Paul Umphress is the opinions editor of The Red & Black, the Uiversity of Georgia student newspaper, where this column originally appeared. It is being reprinted in today's Journal-Constitution in New Attitudes, a weekly opinion column written by readers between the ages of 15-22.
Paul starts his commentary on the Iraq war with a new perspective.
I don't think our government will draft young men like me for the war in Iraq. This is a good thing, because if it did, I'd be taking an all-expenses-paid trip to hide out in Europe courtesy of my father -- a Vietnam veteran.

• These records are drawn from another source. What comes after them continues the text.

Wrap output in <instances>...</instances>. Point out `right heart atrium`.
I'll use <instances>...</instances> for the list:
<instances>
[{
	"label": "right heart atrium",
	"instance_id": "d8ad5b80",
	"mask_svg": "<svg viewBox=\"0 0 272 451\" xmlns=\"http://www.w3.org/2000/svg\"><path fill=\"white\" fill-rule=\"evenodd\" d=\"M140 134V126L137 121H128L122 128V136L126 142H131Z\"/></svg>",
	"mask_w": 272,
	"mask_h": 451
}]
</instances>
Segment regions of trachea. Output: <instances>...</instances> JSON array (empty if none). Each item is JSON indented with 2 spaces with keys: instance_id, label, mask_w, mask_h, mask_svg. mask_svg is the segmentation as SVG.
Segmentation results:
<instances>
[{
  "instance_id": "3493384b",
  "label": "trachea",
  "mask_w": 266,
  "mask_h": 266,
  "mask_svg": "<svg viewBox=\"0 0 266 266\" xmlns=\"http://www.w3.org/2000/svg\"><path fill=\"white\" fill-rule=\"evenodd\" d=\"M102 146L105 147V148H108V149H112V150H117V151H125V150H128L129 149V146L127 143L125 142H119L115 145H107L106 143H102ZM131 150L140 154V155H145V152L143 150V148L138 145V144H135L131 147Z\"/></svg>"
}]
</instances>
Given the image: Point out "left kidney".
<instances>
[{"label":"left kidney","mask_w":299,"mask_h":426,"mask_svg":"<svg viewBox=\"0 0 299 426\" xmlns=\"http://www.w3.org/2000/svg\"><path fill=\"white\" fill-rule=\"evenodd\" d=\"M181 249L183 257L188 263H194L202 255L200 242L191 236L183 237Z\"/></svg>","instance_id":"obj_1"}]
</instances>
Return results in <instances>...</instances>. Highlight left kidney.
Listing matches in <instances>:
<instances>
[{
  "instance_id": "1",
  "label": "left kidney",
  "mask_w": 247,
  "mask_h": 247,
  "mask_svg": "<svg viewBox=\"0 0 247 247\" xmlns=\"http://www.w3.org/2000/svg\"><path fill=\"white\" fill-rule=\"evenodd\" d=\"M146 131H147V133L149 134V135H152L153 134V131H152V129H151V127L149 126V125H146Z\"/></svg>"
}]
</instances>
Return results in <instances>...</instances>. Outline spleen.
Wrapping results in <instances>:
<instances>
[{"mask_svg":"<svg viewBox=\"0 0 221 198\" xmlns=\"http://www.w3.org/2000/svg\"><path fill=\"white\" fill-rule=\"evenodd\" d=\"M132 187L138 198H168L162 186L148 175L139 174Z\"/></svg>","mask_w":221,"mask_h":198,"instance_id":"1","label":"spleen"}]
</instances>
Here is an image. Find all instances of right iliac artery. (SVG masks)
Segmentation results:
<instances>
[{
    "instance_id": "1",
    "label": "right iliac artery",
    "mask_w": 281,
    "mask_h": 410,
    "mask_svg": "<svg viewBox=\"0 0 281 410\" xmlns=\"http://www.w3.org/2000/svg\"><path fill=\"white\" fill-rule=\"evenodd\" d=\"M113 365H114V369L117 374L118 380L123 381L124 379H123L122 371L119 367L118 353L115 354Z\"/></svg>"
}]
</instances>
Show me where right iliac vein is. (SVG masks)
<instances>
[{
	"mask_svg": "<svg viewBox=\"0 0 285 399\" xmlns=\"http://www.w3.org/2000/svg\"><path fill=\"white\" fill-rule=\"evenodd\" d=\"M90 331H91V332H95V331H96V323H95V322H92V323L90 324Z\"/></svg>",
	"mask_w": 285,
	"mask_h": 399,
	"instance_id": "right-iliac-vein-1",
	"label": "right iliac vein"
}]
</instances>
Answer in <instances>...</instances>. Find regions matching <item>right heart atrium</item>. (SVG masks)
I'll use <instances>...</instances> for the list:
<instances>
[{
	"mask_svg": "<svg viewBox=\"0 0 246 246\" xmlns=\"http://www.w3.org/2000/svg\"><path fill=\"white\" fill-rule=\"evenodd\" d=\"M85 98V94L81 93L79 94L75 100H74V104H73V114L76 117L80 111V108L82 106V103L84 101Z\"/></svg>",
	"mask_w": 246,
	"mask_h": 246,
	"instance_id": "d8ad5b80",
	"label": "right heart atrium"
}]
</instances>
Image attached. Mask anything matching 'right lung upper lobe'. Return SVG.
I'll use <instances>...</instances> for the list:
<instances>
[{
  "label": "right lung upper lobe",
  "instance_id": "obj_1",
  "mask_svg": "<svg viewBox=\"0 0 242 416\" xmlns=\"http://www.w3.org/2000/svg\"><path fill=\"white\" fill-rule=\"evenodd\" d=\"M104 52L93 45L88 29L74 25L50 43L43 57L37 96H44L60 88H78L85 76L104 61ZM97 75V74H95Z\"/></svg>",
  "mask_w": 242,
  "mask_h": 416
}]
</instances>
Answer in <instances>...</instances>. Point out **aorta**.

Although he fought under the flag in Vietnam, the last thing my father wants is to have his only son killed fighting a war neither he nor I believe in.
Before you react to the next section, remember, this is Georgia! (We have to find a way to let these young men and women know we are on their side! Peace pipes, and all...)
No, my dad isn't some peace pipe-smoking liberal who barely saw action. Let me tell you about him.
My father was an Army infantry officer who trained in Special Forces and served as a rifle platoon leader with the 173rd Airborne Brigade in Vietnam. He earned many awards, including the Bronze Star for valor, the Air Medal for making more than 25 combat assaults by helicopter and a Purple Heart for being shot in the knee -- a nonfatal wound, thankfully.
All too often in the pro-war vs. anti-war debate, the only talking heads we hear from are ignorant, polar extremes: war hawks, whose own wings have never had a brush with combat; and liberal pacifists, equally inexperienced with warfare, who refuse to acknowledge the realities of the violent, unjust world we live in and the pivotal, almost catch-22 position the United States is in as the strongest military power in the world.
Paul then goes on to create a stunning defination of Patriotism - one which the thugs and Cheney sycophants could not begin to comprehend.
[My Father is] the kind of man who knows firsthand it is possible to salute the flag while disagreeing with those elected to represent it -- that it is possible to support volunteer soldiers, whose job is not to ask why but to do or die, while disagreeing with a war he believes should never have been initiated.
I am so relieved to see so many experienced, old style Conservatives begin to take issue with the war in Iraq.
Once again, the United States is bogged down in an unwinnable civil war between guerrilla forces and is trying to impose American democracy on a country that has no history of such
institutions.
Given his experiences in Vietnam, my father believes the best thing America can do at this point is to withdraw and declare victory, and I stand behind him.
I find great significance in these articles from red state true believers who are seeing right through the smoke screen of deceit that Cheney/Bush are blowing.